How perfect Porsche inched closer to WEC title on Toyota’s home turf
Becoming the first double winners of the 2024 World Endurance Championship season in Fuji was a decisive step in Porsche's bid to end Toyota's run of top class titles. Here's how Laurens Vanthoor, Andre Lotterer and Kevin Estre evaded the dramas that befell their rivals to beat much-improved BMW and Alpine
Porsche knew it would be in the mix at Fuji. The Japanese circuit did, after all, provide the breakthrough race for its 963 LMDh in 2023. Yet the German manufacturer was far from convinced that it was going to win the penultimate round of the World Endurance Championship. But points leaders Laurens Vanthoor, Andre Lotterer and Kevin Estre executed a near-perfect race last Sunday to claim victory and leave the circuit with one hand on the Hypercar drivers’ title.
Execute was what the crew of the #6 Porsche did over six incident-packed hours round the 2.84-mile Fuji Speedway – there were three safety cars and a further two Full Course Yellows – and what its rivals failed to do. That included their pursuers for the drivers’ crown and Porsche’s in the manufacturers’ battle, Toyota and Ferrari, as well some upstarts in the fight at the front of the field.
The Hypercar grid was closer than ever in Japan – 14 cars and at least one from all eight manufacturers qualified within a second – and BMW, Cadillac and Alpine were all genuine contenders here. But none of them managed to string together the kind of clean race necessary to deprive Vanthoor and co of a second victory of the season, the first crew to do so.
Estre crossed the line at the end of the Fuji 6 Hours 16.6 seconds clear of the #15 BMW M Hybrid V8 LMDh shared by Marco Wittmann, Raffaele Marciello and Dries Vanthoor, brother of Laurens. The WRT trio had a more or less a clean race but, when push came to shove, the BMW didn’t quite have the pace to give Porsche a run for its money over the final exchanges.
The contest was reset by the third safety car of the race in the penultimate hour. The Porsche and the BMW were nose to tail when the race went green for final 90 or so minutes. But Estre was able to edge away: he was 3s clear of the younger Vanthoor inside 10 laps and the better part of nine by the time he made his final pitstop.
“Dries had good pace and I had to push all the way,” said Estre. “But I think we had the better car and a bit more in our tyres than them. We were confident that we’d have a good car here, but we didn’t expect to win and now have such a big gap in the championship.”

◆ **INFORMATION GIVEN**

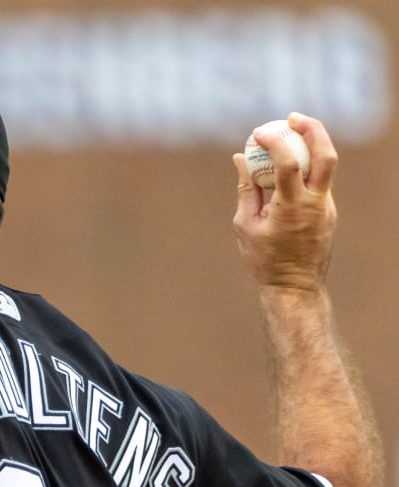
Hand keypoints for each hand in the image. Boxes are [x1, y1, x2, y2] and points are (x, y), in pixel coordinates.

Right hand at [232, 112, 337, 294]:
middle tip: (292, 118)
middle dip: (312, 129)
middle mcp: (316, 203)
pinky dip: (305, 169)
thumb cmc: (264, 259)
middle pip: (326, 154)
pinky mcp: (328, 210)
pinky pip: (318, 182)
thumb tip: (241, 158)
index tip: (258, 133)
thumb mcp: (246, 224)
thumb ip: (246, 189)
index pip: (288, 163)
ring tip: (290, 136)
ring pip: (326, 165)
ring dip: (310, 146)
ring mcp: (327, 206)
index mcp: (292, 207)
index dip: (274, 142)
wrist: (295, 286)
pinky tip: (288, 170)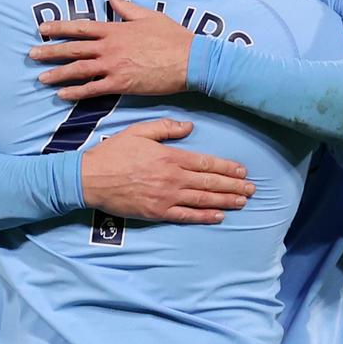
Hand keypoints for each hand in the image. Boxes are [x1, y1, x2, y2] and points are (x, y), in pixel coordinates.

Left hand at [30, 0, 193, 99]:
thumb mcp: (149, 16)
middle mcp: (110, 47)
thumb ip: (127, 7)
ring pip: (78, 70)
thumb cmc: (172, 37)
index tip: (43, 28)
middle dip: (50, 52)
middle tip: (32, 54)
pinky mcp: (121, 85)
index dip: (59, 28)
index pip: (81, 27)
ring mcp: (114, 67)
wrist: (189, 60)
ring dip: (57, 74)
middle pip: (73, 49)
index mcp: (115, 29)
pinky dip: (76, 92)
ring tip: (41, 78)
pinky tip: (63, 95)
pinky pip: (93, 90)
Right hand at [81, 119, 254, 223]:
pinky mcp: (157, 212)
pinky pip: (186, 216)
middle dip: (233, 186)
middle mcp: (172, 178)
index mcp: (170, 157)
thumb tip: (189, 127)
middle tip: (252, 190)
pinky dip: (204, 217)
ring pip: (202, 200)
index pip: (206, 163)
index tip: (242, 171)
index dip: (227, 168)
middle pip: (209, 183)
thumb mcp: (139, 131)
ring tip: (242, 202)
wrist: (90, 179)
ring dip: (225, 201)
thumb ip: (166, 128)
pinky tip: (218, 216)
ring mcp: (165, 197)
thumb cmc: (114, 153)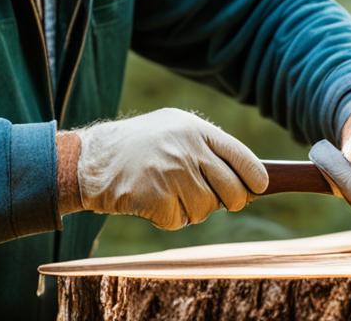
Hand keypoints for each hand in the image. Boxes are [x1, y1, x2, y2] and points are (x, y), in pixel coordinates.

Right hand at [74, 108, 268, 229]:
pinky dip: (168, 218)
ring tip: (167, 192)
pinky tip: (150, 202)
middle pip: (232, 191)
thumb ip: (205, 148)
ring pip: (206, 210)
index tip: (260, 188)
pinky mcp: (156, 196)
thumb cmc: (136, 147)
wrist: (90, 161)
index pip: (241, 156)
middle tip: (211, 199)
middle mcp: (187, 148)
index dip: (255, 177)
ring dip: (191, 209)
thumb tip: (248, 179)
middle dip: (228, 202)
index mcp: (194, 129)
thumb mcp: (172, 130)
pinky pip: (180, 220)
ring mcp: (172, 172)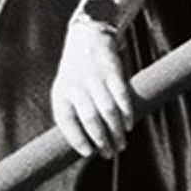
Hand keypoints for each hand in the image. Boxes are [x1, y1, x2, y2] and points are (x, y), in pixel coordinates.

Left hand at [51, 19, 134, 158]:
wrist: (87, 37)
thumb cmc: (76, 73)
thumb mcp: (65, 89)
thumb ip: (72, 112)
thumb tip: (85, 143)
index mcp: (60, 93)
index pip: (66, 120)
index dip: (76, 138)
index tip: (88, 153)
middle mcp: (75, 85)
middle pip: (89, 118)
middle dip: (101, 139)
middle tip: (110, 153)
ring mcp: (94, 77)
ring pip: (107, 109)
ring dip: (116, 130)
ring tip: (122, 143)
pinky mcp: (111, 70)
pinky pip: (121, 94)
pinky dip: (126, 112)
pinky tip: (129, 124)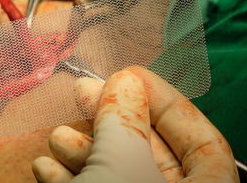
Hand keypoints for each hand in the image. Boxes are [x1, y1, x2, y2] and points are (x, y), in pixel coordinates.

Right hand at [32, 66, 239, 182]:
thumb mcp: (122, 162)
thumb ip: (125, 118)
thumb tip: (124, 82)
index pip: (199, 137)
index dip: (163, 99)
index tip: (130, 74)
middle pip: (148, 149)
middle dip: (111, 118)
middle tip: (84, 91)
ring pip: (116, 170)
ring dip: (81, 150)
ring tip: (58, 137)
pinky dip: (68, 178)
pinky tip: (47, 167)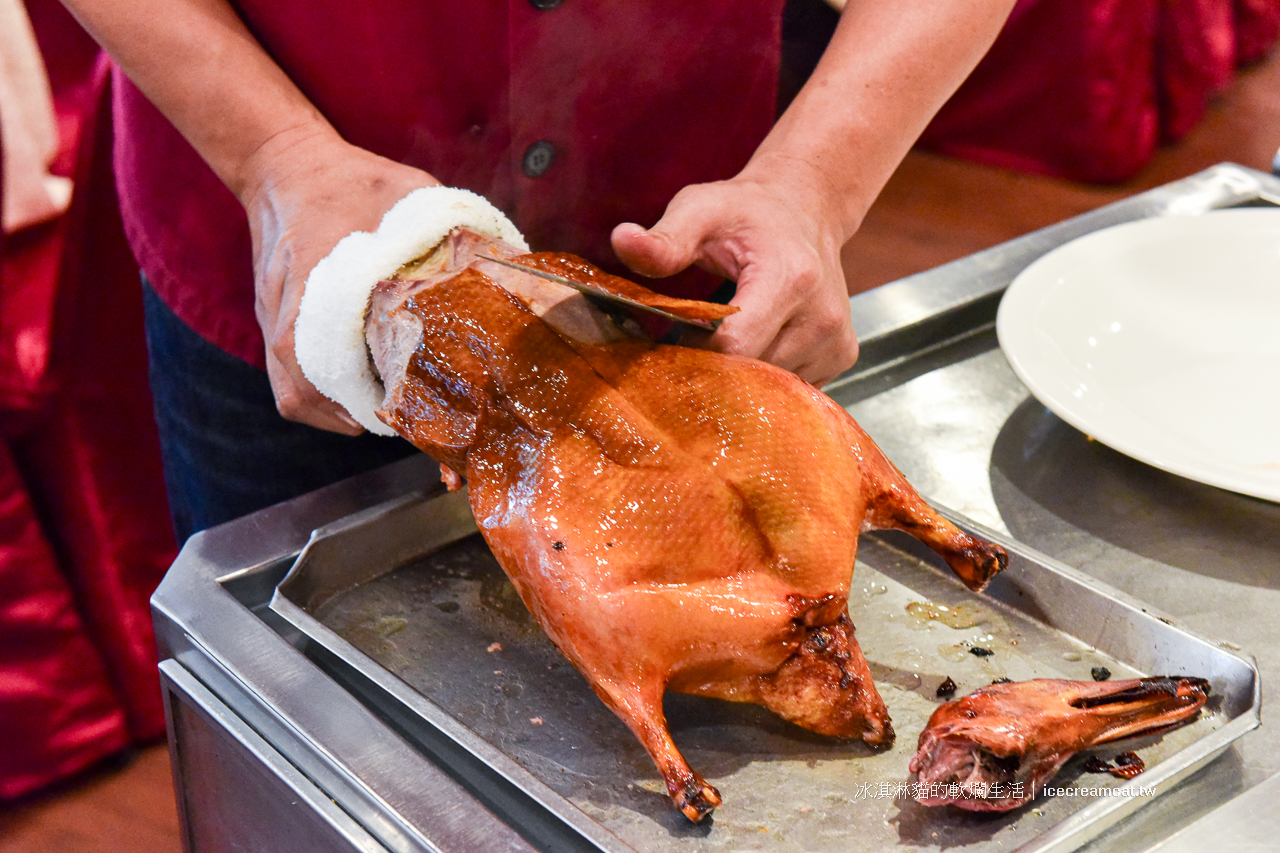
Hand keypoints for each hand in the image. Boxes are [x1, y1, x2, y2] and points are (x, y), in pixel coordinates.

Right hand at [239, 128, 438, 432]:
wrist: (280, 162)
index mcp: (320, 285)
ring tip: (386, 416)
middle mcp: (287, 313)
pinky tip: (355, 398)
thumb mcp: (406, 193)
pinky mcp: (271, 323)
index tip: (412, 412)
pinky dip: (319, 397)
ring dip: (338, 411)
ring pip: (295, 395)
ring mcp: (273, 322)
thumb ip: (451, 228)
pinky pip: (285, 381)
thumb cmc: (348, 178)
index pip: (335, 364)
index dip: (373, 398)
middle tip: (409, 423)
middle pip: (310, 392)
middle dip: (361, 415)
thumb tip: (509, 260)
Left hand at [611, 155, 857, 386]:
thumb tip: (622, 241)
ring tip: (721, 342)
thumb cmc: (747, 211)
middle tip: (687, 346)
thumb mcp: (700, 209)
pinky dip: (764, 377)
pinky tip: (752, 347)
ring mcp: (836, 342)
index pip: (735, 348)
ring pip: (770, 389)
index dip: (694, 354)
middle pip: (752, 375)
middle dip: (713, 369)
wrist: (806, 208)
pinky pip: (790, 387)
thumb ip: (665, 238)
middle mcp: (822, 317)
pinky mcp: (841, 357)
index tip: (669, 344)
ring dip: (738, 377)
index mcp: (790, 279)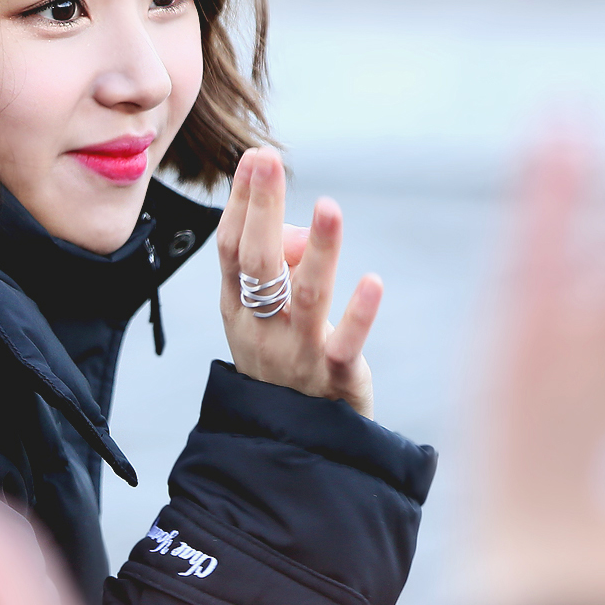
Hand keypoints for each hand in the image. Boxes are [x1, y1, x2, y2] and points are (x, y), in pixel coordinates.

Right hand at [215, 147, 381, 416]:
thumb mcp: (262, 318)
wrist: (294, 445)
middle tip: (269, 160)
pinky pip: (346, 344)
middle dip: (262, 209)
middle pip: (257, 264)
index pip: (231, 249)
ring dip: (318, 251)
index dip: (241, 204)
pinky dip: (359, 314)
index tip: (254, 159)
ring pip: (305, 297)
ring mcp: (296, 354)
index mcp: (237, 310)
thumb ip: (277, 270)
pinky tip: (373, 281)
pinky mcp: (335, 378)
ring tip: (328, 208)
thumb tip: (297, 229)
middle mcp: (260, 330)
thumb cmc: (282, 364)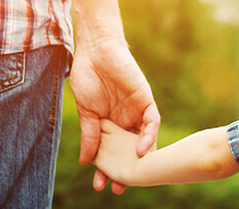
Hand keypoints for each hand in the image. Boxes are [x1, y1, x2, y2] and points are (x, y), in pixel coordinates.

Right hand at [69, 36, 159, 191]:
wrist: (96, 50)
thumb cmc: (87, 77)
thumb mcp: (86, 111)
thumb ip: (90, 135)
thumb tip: (86, 161)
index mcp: (110, 124)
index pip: (112, 151)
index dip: (108, 169)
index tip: (101, 184)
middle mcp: (126, 121)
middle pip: (130, 150)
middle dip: (126, 169)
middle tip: (119, 188)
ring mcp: (136, 111)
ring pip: (144, 140)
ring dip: (141, 158)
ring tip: (134, 175)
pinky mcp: (145, 100)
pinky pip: (152, 121)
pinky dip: (149, 136)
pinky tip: (142, 150)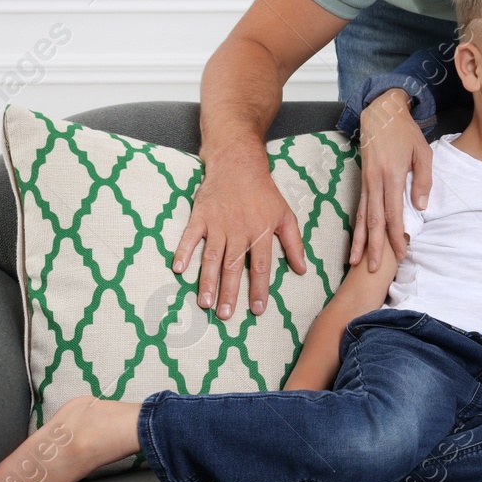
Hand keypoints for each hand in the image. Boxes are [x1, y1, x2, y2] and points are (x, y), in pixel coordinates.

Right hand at [172, 148, 307, 320]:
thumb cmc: (265, 193)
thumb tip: (303, 269)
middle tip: (225, 316)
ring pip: (212, 257)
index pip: (261, 267)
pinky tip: (178, 269)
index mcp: (262, 232)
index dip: (260, 290)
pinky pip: (190, 236)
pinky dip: (183, 251)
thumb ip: (294, 244)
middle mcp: (240, 231)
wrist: (239, 165)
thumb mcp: (286, 216)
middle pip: (234, 267)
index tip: (258, 311)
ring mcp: (218, 224)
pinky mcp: (200, 216)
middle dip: (230, 293)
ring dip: (207, 280)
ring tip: (205, 302)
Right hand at [349, 88, 432, 272]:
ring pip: (362, 216)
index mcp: (392, 175)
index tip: (401, 253)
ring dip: (360, 241)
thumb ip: (423, 180)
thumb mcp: (423, 153)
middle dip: (374, 246)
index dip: (396, 235)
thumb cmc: (406, 133)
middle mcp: (375, 181)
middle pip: (373, 220)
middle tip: (373, 269)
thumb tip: (421, 207)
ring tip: (355, 262)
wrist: (380, 113)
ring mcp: (366, 182)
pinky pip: (360, 207)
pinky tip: (356, 240)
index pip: (393, 212)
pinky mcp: (362, 181)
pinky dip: (357, 226)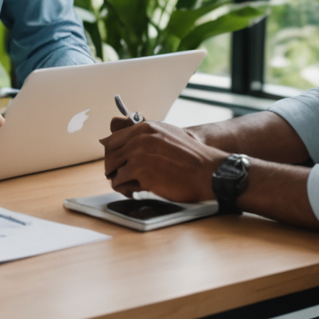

◆ **WHAT YOU HAVE TO DO**
Reproduce word for word everything from "How perfect Porsche" down to "Hypercar drivers’ title." in the article on Porsche's win at Fuji.

◆ **EXERCISE SOLUTION**
How perfect Porsche inched closer to WEC title on Toyota’s home turf
Becoming the first double winners of the 2024 World Endurance Championship season in Fuji was a decisive step in Porsche's bid to end Toyota's run of top class titles. Here's how Laurens Vanthoor, Andre Lotterer and Kevin Estre evaded the dramas that befell their rivals to beat much-improved BMW and Alpine
Porsche knew it would be in the mix at Fuji. The Japanese circuit did, after all, provide the breakthrough race for its 963 LMDh in 2023. Yet the German manufacturer was far from convinced that it was going to win the penultimate round of the World Endurance Championship. But points leaders Laurens Vanthoor, Andre Lotterer and Kevin Estre executed a near-perfect race last Sunday to claim victory and leave the circuit with one hand on the Hypercar drivers’ title.